7月30-31日にかけて日銀の金融政策決定会合が行われました。今回の会合ではいくつか政策の変更点がでてきましたので、そこについておさえておきたいと思います。

変更したポイントは?


まず一つ目は、長期金利の変動の容認でしょう。今までは長期金利については0%付近に誘導することになっていましたが、今回の会合で経済物価情勢に応じて上下にある程度変動しうるものとするという文言が付け加えられました。数字としては0.2%程度まで容認することになるようです。

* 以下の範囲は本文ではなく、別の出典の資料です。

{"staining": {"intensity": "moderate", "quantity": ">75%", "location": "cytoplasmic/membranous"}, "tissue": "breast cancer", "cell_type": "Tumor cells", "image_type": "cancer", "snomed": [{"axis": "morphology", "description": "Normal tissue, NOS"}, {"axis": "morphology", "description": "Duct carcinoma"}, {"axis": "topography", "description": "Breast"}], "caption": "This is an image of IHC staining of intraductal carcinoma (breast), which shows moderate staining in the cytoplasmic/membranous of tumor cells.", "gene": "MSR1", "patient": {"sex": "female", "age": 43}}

日銀による市場での国債以外の資産の買い入れについては、ETFおよびJ-REITについて、保有残高がそれぞれ年間6兆円、900億円に相当するペースで増加するよう買入れをしていくことになっています。ただし、ETFの6兆円については内訳がかわっており、TOPIX連動型のETFの買い入れを増やすことになるようです。日経平均株価は銘柄数が少なく、日銀の保有率が一部銘柄で高まっていたことが問題視されていることから、東証一部上場銘柄すべてが対象となるTOPIXの買い入れ額を増やすそうです。

出てくる影響は


さて日銀の金融政策は日本の景気に大きな影響を与える可能性があります。全体の大まかな枠組みとしては金融緩和を続けていく方針に変化はないのですが、すこしずつ政策の正常化に向けて動いているのだろうか、というのも感じさせる会合内容となりました。長期金利の上昇を容認するということは、長期金利がすこしずつ上がってくる可能性があるということです。そうなれば、当然住宅ローンの金利や銀行の金利などは上昇する可能性がでてくるでしょう。

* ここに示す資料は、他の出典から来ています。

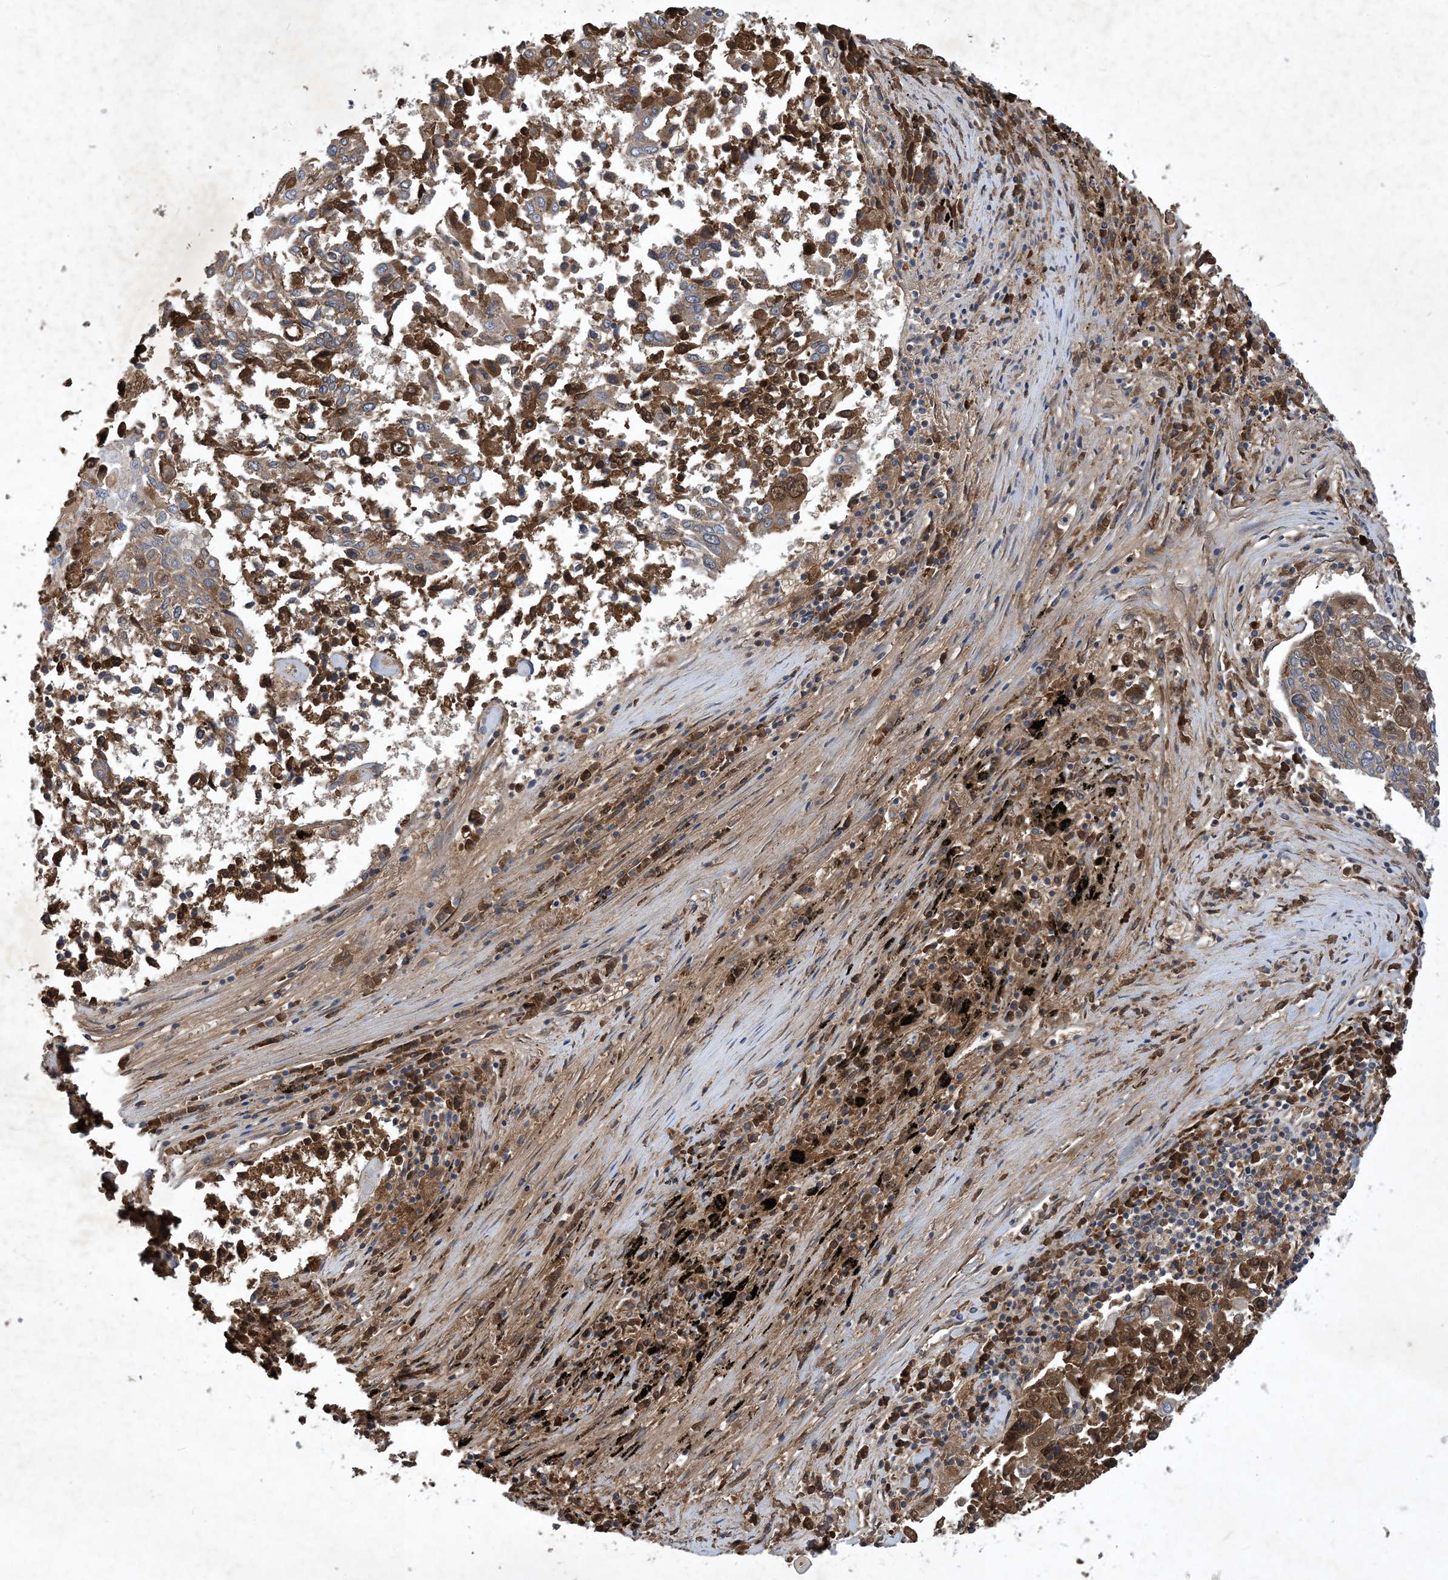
{"staining": {"intensity": "strong", "quantity": "<25%", "location": "cytoplasmic/membranous,nuclear"}, "tissue": "lung cancer", "cell_type": "Tumor cells", "image_type": "cancer", "snomed": [{"axis": "morphology", "description": "Squamous cell carcinoma, NOS"}, {"axis": "topography", "description": "Lung"}], "caption": "Human lung squamous cell carcinoma stained for a protein (brown) exhibits strong cytoplasmic/membranous and nuclear positive staining in approximately <25% of tumor cells.", "gene": "STK19", "patient": {"sex": "male", "age": 65}}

またTOPIXの買い入れ額が増えるのであれば、株式市場ではTOPIXのETFを日銀と一緒に買い進めていくのが有利ということになるかもしれません。とはいえ、日銀もずっと株式を持ち続けるとは限らないので、売却するタイミングは見極める必要があるでしょう。TOPIX連動ETFは、今後毎年4.2兆円ほど日銀が買っていくようです。現在東証一部の時価総額は400兆円ほどですので、毎年の日銀の買い付けだけで1%ほど株価を押し上げる効果はあると考えることができます。

物価の見通しは引き下げ


さて、これらの日銀の一連の政策は、物価目標の達成を目的として行われています。しかし、物価の見通しについては今回の会合で引き下げられることになりました。18年度の物価上昇率の見通しを前回4月の1.3%から1.1%に、19年度を1.8%から1.5%に、20年度は1.8%から1.6%にそれぞれ引き下げています。とは言え毎年1%超の物価上昇は起き始めているので、インフレによってお金の価値が減っていく状態にすでになっていることは意識しておいた方が良いでしょう。

日銀は粘り強く物価上昇目標の達成のために金融緩和を続ける構えです。私たちも政策のことを知った上で、自身の資産を目減りさせないようにきちんと対策を考えておきたいところですね。